I hate the term 'soft skills'. It somehow implies that the ability to influence and motivate others has less validity than hard skills like beating them up or getting them into a headlock until they accept your point of view.

Regardless, a great manager has to have these 10 tools at their disposal if they want to succeed. They come from experience and may not have been on your radar as actual essential tools, until now...

  1. Always be inquisitive and ask questions constantly. 
    Discover business models, facts and figures, weight ratios, GDP, tipping points and what makes things tick. 99% of people will be happy to share their insights and discoveries, the rest may need a little more persuasion but that's ok too. Most people don't ask, they just accept that things are above their pay grade or none of their business. To a great leader there is no such thing and you also know that the knowledge you have just learned will be useful later somewhere down the line.

  2. Selling ideas as an elevator pitch. 
    When you run a team of creatives, techies or sales people often the one thing they miss out on is the ability to communicate with clarity. That has to be your job. In 30 seconds you have to be able to summarise and sell the USP (unique selling proposition) of anything. This skill will also allow you to chop any project down to scalable value and profitability. If you can't sell it, why would others buy it? Practice this until it becomes second nature and closing deals will come faster and easier.

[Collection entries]
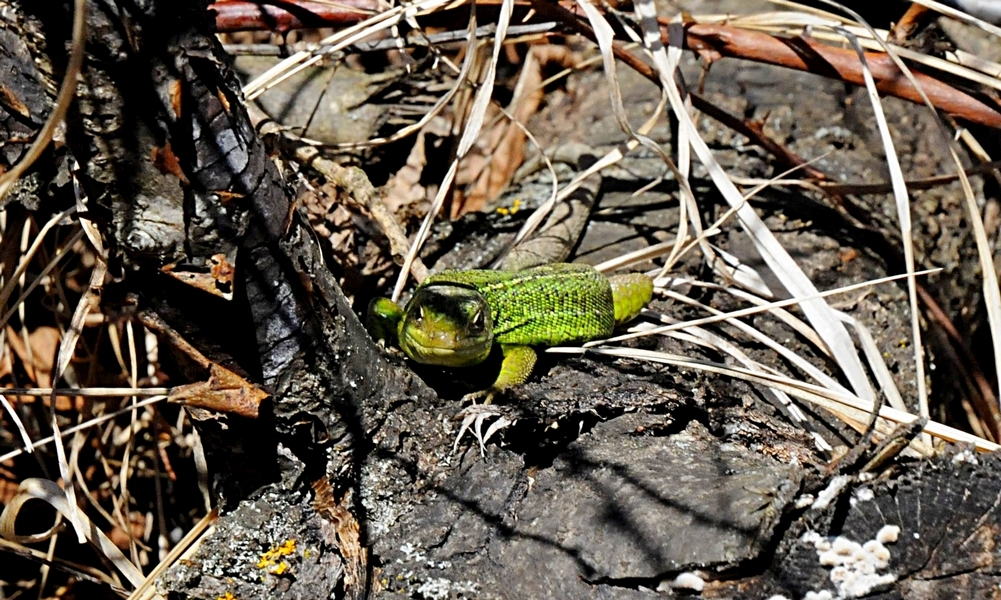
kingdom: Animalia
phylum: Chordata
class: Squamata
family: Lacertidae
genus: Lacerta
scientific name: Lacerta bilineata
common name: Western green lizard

- **Exercise tasks**:
**1.** In the management skills passage, which kinds of teams does the second numbered point name?
**2.** Write out the management skills passage from "Regardless, a great" to "down the line.", word for word.
The records have no connection to the text.

- **Answers given**:
**1.** creatives, techies, sales people

**2.**
Regardless, a great manager has to have these 10 tools at their disposal if they want to succeed. They come from experience and may not have been on your radar as actual essential tools, until now...

  1. Always be inquisitive and ask questions constantly. 
    Discover business models, facts and figures, weight ratios, GDP, tipping points and what makes things tick. 99% of people will be happy to share their insights and discoveries, the rest may need a little more persuasion but that's ok too. Most people don't ask, they just accept that things are above their pay grade or none of their business. To a great leader there is no such thing and you also know that the knowledge you have just learned will be useful later somewhere down the line.